#### Work to complete
The answer must consist of every line from the data that holds "Rendered".

#### Given data
= = = = = = =

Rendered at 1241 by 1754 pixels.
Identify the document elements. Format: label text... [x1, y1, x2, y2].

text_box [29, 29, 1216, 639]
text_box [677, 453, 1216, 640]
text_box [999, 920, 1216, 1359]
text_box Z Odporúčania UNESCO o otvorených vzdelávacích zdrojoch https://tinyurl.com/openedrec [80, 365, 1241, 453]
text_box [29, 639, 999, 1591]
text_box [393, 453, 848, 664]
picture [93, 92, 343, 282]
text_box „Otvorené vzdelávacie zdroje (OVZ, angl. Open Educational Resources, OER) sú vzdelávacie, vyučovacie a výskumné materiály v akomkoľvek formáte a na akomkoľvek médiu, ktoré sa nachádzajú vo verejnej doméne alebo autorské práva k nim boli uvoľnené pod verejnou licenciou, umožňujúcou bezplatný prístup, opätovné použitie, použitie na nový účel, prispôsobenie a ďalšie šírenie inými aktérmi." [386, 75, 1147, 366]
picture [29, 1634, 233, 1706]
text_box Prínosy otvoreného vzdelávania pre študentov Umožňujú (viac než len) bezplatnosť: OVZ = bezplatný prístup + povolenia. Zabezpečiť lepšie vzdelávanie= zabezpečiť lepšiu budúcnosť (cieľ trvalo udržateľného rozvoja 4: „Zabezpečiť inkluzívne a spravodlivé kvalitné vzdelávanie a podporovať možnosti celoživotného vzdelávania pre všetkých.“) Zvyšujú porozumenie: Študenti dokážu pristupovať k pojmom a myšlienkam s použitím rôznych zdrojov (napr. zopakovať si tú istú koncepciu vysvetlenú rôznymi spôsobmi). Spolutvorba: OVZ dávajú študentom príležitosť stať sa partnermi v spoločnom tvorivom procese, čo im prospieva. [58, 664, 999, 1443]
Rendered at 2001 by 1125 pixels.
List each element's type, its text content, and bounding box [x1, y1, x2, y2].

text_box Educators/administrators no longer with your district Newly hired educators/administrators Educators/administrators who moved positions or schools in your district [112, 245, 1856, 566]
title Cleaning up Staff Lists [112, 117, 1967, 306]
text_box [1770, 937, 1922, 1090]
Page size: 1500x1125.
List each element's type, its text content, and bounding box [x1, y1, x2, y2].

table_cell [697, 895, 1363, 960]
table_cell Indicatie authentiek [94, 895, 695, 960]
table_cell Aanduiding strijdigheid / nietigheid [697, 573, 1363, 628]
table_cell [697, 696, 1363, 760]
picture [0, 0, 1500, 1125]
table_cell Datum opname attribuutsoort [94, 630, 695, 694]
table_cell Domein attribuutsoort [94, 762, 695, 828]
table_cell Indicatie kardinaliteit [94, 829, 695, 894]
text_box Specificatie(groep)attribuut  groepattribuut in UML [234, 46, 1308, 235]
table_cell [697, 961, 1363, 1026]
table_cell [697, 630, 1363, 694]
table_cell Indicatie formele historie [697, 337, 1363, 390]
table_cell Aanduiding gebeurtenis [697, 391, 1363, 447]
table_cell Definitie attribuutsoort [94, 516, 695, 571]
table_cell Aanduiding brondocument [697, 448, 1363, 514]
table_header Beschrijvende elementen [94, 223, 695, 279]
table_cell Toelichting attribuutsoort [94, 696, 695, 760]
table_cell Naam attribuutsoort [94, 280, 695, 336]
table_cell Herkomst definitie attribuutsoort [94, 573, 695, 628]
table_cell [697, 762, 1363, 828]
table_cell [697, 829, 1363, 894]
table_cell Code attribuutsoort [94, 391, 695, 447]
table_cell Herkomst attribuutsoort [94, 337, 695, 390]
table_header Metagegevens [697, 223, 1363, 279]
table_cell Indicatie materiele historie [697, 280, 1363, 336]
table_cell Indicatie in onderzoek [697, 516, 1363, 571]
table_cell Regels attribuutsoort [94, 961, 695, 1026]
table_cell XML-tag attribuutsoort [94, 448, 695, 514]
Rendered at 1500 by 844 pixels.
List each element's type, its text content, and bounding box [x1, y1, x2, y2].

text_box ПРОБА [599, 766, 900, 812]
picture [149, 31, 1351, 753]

= = = = = = =

#### Solution to this exercise
Rendered at 1241 by 1754 pixels.
Rendered at 2001 by 1125 pixels.
Rendered at 1500 by 844 pixels.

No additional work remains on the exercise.